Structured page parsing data
-*-*-

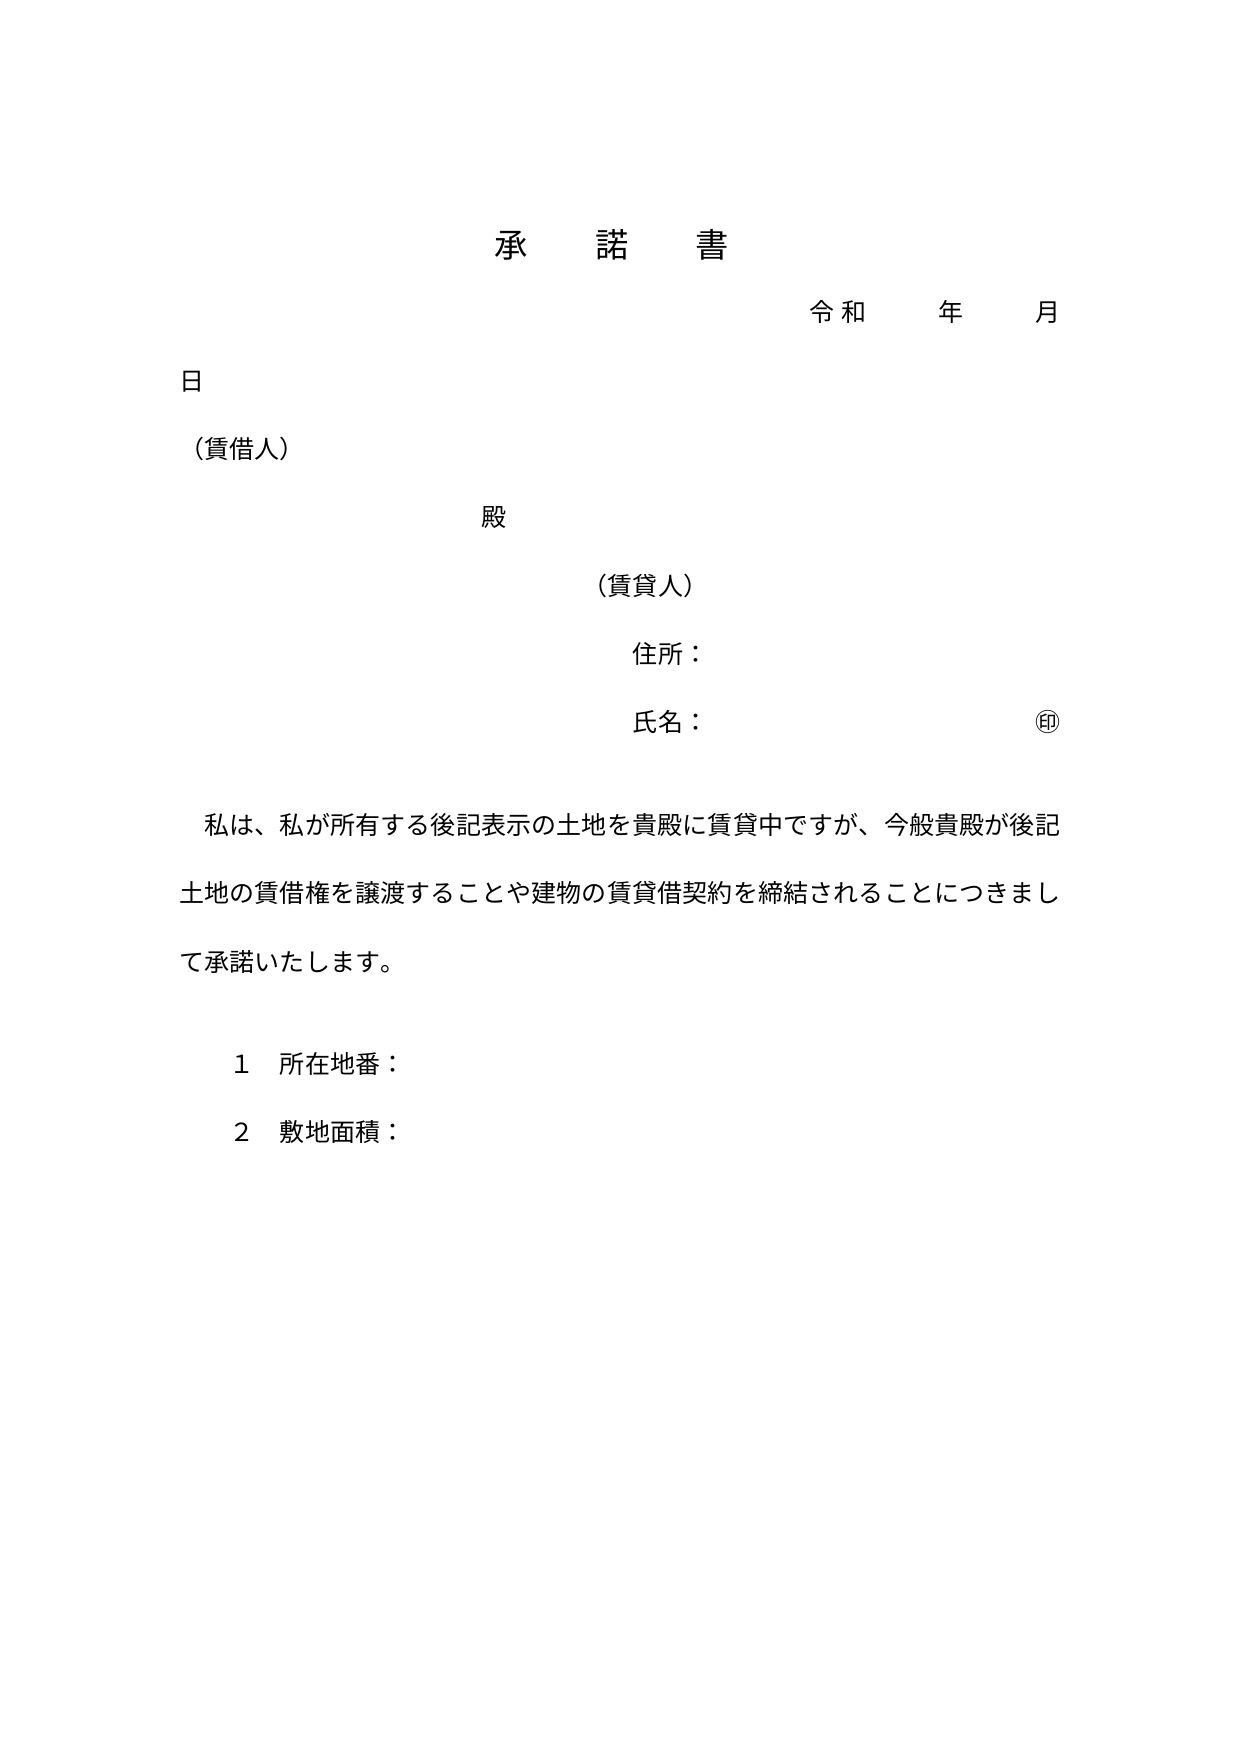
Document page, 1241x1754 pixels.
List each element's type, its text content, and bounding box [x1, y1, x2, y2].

text （賃貸人） [179, 550, 1061, 618]
text （賃借人） [179, 413, 1061, 482]
text 殿 [179, 482, 1061, 550]
text 承 諾 書 [179, 208, 1061, 277]
text １ 所在地番： [179, 1028, 1061, 1097]
text 氏名： ㊞ [179, 687, 1061, 755]
text ２ 敷地面積： [179, 1097, 1061, 1165]
text 住所： [179, 618, 1061, 687]
text 私は、私が所有する後記表示の土地を貴殿に賃貸中ですが、今般貴殿が後記土地の賃借権を譲渡することや建物の賃貸借契約を締結されることにつきまして承諾いたします。 [179, 789, 1061, 994]
text 令和 年 月 日 [179, 277, 1061, 413]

-*-*-

Every line above is to be returned exactly, with its pictures removed.

RESPONSE BELOW:
Document page, 1241x1754 pixels.
List each element's type, its text content, and bounding box [x1, y1, x2, y2].

text （賃貸人） [179, 550, 1061, 618]
text （賃借人） [179, 413, 1061, 482]
text 殿 [179, 482, 1061, 550]
text 承 諾 書 [179, 208, 1061, 277]
text １ 所在地番： [179, 1028, 1061, 1097]
text 氏名： ㊞ [179, 687, 1061, 755]
text ２ 敷地面積： [179, 1097, 1061, 1165]
text 住所： [179, 618, 1061, 687]
text 私は、私が所有する後記表示の土地を貴殿に賃貸中ですが、今般貴殿が後記土地の賃借権を譲渡することや建物の賃貸借契約を締結されることにつきまして承諾いたします。 [179, 789, 1061, 994]
text 令和 年 月 日 [179, 277, 1061, 413]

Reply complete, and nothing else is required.